■ **Extracted data**
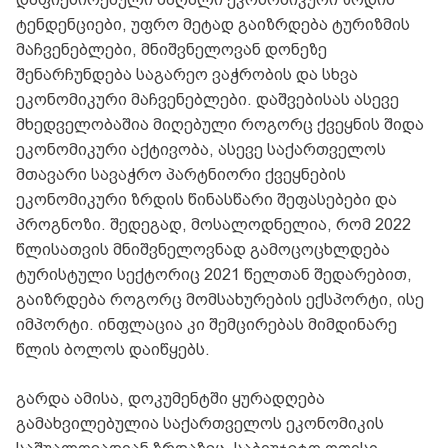
ტენდენციები, უფრო მეტად გაიზრდება ტურიზმის
მაჩვენებლები, მნიშვნელოვან დონეზე
შენარჩუნდება საგარეო ვაჭრობის და სხვა
ეკონომიკური მაჩვენებლები. დაშვებისას ასევე
მხედველობაშია მიღებული როგორც ქვეყნის შიდა
ეკონომიკური აქტივობა, ასევე საქართველოს
მთავარი სავაჭრო პარტნიორი ქვეყნების
ეკონომიკური ზრდის წინასწარი შეფასებები და
პროგნოზი. შედეგად, მოსალოდნელია, რომ 2022
წლისათვის მნიშვნელოვნად გამოცოცხლდება
ტურისტული სექტორიც 2021 წელთან შედარებით,
გაიზრდება როგორც მომსახურების ექსპორტი, ისე
იმპორტი. ინფლაცია კი შემცირებას მიმდინარე
წლის ბოლოს დაიწყებს.
გარდა ამისა, დოკუმენტში ყურადღება
გამახვილებულია საქართველოს ეკონომიკის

■ **What you will do**
Please make an exact copy of the lines from the one holding "შენარჩუნდება საგარეო ვაჭრობის და სხვა" through the final line of the records above, nothing more.

■ **Finished exercise**
შენარჩუნდება საგარეო ვაჭრობის და სხვა
ეკონომიკური მაჩვენებლები. დაშვებისას ასევე
მხედველობაშია მიღებული როგორც ქვეყნის შიდა
ეკონომიკური აქტივობა, ასევე საქართველოს
მთავარი სავაჭრო პარტნიორი ქვეყნების
ეკონომიკური ზრდის წინასწარი შეფასებები და
პროგნოზი. შედეგად, მოსალოდნელია, რომ 2022
წლისათვის მნიშვნელოვნად გამოცოცხლდება
ტურისტული სექტორიც 2021 წელთან შედარებით,
გაიზრდება როგორც მომსახურების ექსპორტი, ისე
იმპორტი. ინფლაცია კი შემცირებას მიმდინარე
წლის ბოლოს დაიწყებს.
გარდა ამისა, დოკუმენტში ყურადღება
გამახვილებულია საქართველოს ეკონომიკის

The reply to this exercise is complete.